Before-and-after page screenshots
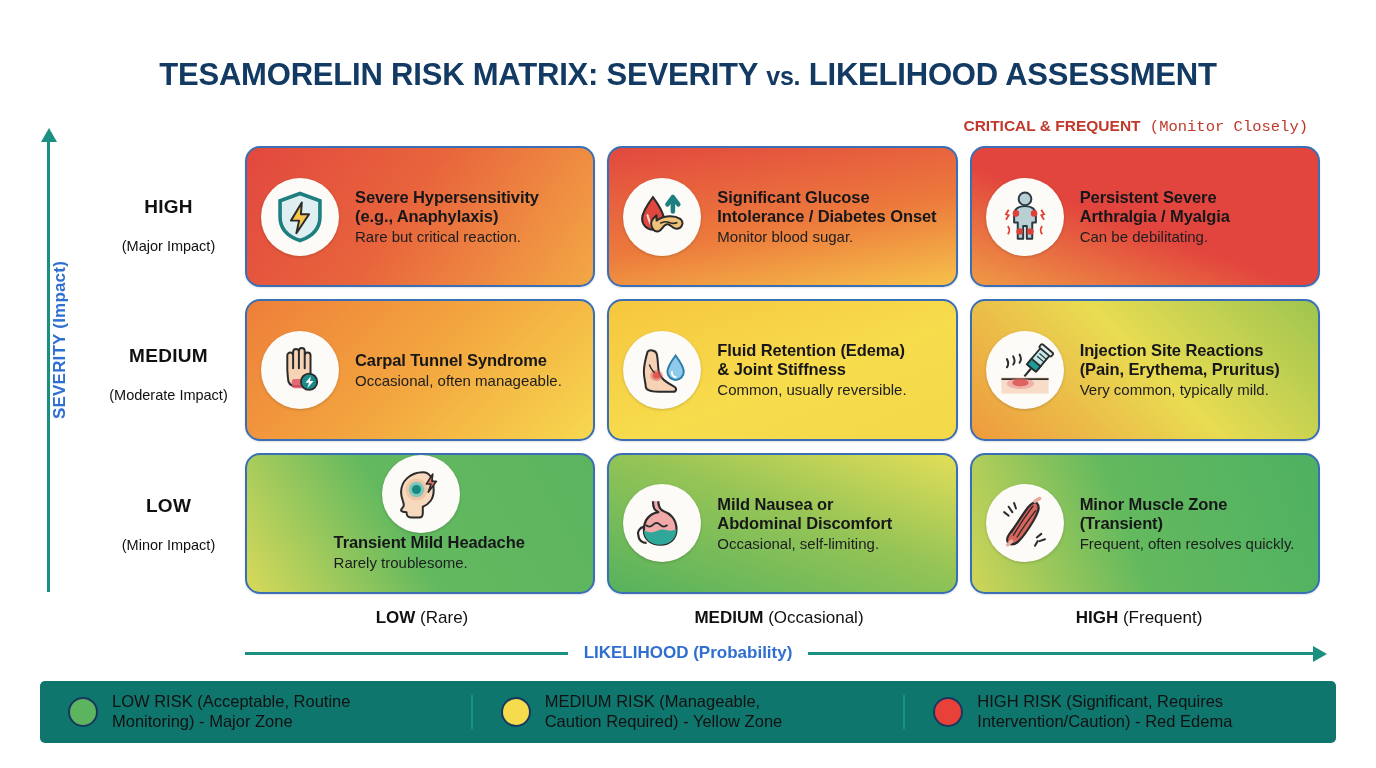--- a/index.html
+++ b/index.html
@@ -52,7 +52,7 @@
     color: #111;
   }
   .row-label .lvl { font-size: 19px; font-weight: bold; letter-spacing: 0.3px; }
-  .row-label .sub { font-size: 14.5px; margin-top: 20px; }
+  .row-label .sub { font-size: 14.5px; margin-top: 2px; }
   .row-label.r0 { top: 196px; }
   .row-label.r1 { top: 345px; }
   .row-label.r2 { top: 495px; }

- _What you need to do_: Please return the lines above exactly, with the pictures omitted.

- _Expected output_:
--- a/index.html
+++ b/index.html
@@ -52,7 +52,7 @@
     color: #111;
   }
   .row-label .lvl { font-size: 19px; font-weight: bold; letter-spacing: 0.3px; }
-  .row-label .sub { font-size: 14.5px; margin-top: 20px; }
+  .row-label .sub { font-size: 14.5px; margin-top: 2px; }
   .row-label.r0 { top: 196px; }
   .row-label.r1 { top: 345px; }
   .row-label.r2 { top: 495px; }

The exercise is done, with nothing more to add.